Return every line of text in the listing below word for word, and leave the pictures out of your answer.

[Dataset entries]
=== Section Start ===

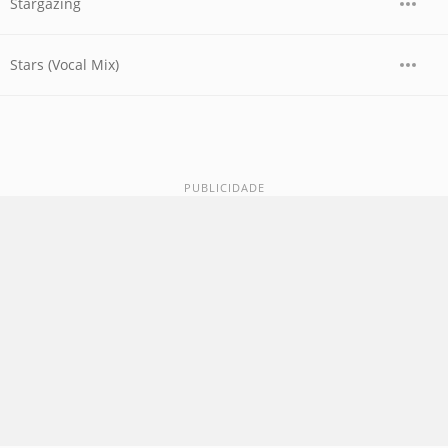
Stargazing
Stars (Vocal Mix)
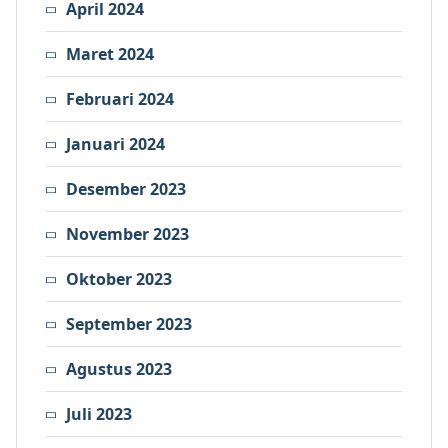
April 2024
Maret 2024
Februari 2024
Januari 2024
Desember 2023
November 2023
Oktober 2023
September 2023
Agustus 2023
Juli 2023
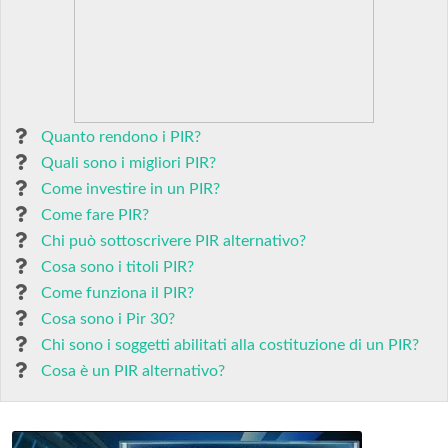
Quanto rendono i PIR?
Quali sono i migliori PIR?
Come investire in un PIR?
Come fare PIR?
Chi può sottoscrivere PIR alternativo?
Cosa sono i titoli PIR?
Come funziona il PIR?
Cosa sono i Pir 30?
Chi sono i soggetti abilitati alla costituzione di un PIR?
Cosa è un PIR alternativo?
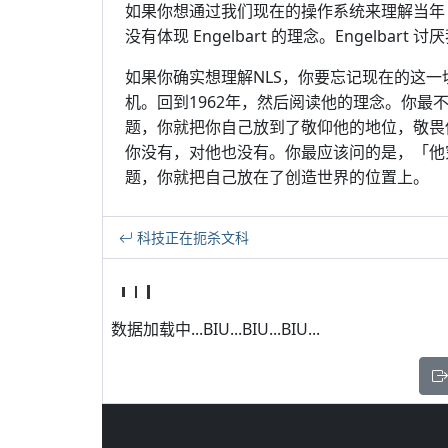
如果你想通过我们现在的操作系统来理解当年 E
没有体现 Engelbart 的理念。Engelbart
如果你确实想理解NLS，你要忘记现在的这
机。回到1962年，然后阅读他的理念。你
题，你就把你自己放到了敬仰他的地位，敬畏
你没有，对他也没有。你最应该问的是，「他
题，你就把自己放在了创造世界的位置上。
科技正在扼杀文科
数据加载中...BIU...BIU...BIU...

=== Section End ===

Exercise solution:
Stargazing
Stars (Vocal Mix)
April 2024
Maret 2024
Februari 2024
Januari 2024
Desember 2023
November 2023
Oktober 2023
September 2023
Agustus 2023
Juli 2023
Quanto rendono i PIR?
Quali sono i migliori PIR?
Come investire in un PIR?
Come fare PIR?
Chi può sottoscrivere PIR alternativo?
Cosa sono i titoli PIR?
Come funziona il PIR?
Cosa sono i Pir 30?
Chi sono i soggetti abilitati alla costituzione di un PIR?
Cosa è un PIR alternativo?
如果你想通过我们现在的操作系统来理解当年 E
没有体现 Engelbart 的理念。Engelbart
如果你确实想理解NLS，你要忘记现在的这
机。回到1962年，然后阅读他的理念。你
题，你就把你自己放到了敬仰他的地位，敬畏
你没有，对他也没有。你最应该问的是，「他
题，你就把自己放在了创造世界的位置上。
科技正在扼杀文科
数据加载中...BIU...BIU...BIU...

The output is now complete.